• _Records provided_:
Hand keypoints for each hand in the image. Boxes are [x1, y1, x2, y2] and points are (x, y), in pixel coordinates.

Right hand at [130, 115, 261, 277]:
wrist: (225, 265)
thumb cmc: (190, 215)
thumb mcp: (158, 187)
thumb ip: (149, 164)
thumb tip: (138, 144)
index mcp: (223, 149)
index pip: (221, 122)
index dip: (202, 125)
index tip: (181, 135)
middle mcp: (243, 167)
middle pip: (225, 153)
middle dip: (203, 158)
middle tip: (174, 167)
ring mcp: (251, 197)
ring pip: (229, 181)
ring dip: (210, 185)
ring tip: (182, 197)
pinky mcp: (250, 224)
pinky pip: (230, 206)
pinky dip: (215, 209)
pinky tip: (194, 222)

• _Instructions for the task_:
Locate the word "thumb" in the entries, and copy every line where it is found.

• _Response for this exercise_:
thumb cmc: (190, 215)
thumb mcp: (158, 187)
thumb ip: (149, 164)
thumb tip: (138, 144)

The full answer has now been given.